News from CCEE – the Council of Bishops’ Conferences of Europe
Looking with concern at the humanitarian emergency taking place in Nagorno Karabakh, the Presidency of the Council of European Bishops’ Conferences joins the Pope’s repeated calls for a negotiated solution in the region that has been at the centre of conflict for too long and asks the international community to alleviate the humanitarian emergency of the hundreds of thousands of displaced.
According to the latest figures, there are about 100,000 ethnic Armenians who have fled Nagorno Karabakh. The region, which is controlled by Azerbaijan, but has a high Armenian population, has been the subject of an international dispute for some 30 years. This is also endangering the Christian heritage of the region.
After the 2020 conflict, which had led to a painful peace for Armenia with the loss of control of the territories of some historic monasteries, for months the Lachin corridor, the only access route between the Nagorno Karabakh capital Stepanakert and the Armenian capital Yerevan, was blocked by activists, creating a first humanitarian crisis.
In recent weeks, Azerbaijan launched an ‘anti-terrorist operation’ in the region which caused an exodus of all ethnic Armenians. Over 100,000 have left the ancient land of Artsakh.
The bishops of the Council of European Bishops’ Conferences look on this humanitarian tragedy with great concern. Together with Pope Francis, they appeal “for dialogue between Azerbaijan and Armenia, hoping that the talks between the parties, with the support of the international community, will favour a lasting agreement that will put an end to the humanitarian crisis”.
At the same time, the CCEE calls for a monitoring of the Christian heritage in Nagorno Karabakh. According to a European Parliament resolution from 10 March 2022, there are 1456 Armenian monuments that came under Azerbaijan’s control after the ceasefire in 2020 and were already damaged during the war.

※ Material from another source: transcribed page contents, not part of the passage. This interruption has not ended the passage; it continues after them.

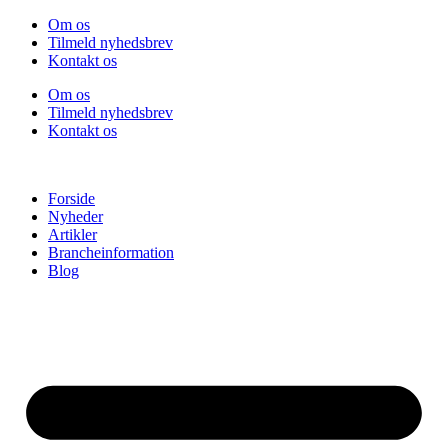
Videre
Om os
til
Tilmeld nyhedsbrev
indhold
Kontakt os
Om os
Tilmeld nyhedsbrev
Kontakt os
Forside
Nyheder
Artikler
Brancheinformation
Blog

It also hopes that the international bodies will find a negotiated solution that guarantees the safety of the displaced and their right to return to the lands where they grew up with their traditions; that the international resolutions that called for free access to the Lachin corridor will be respected; that the humanitarian emergency will be resolved with solutions that put the human person, and not political interests, at the centre of decisions.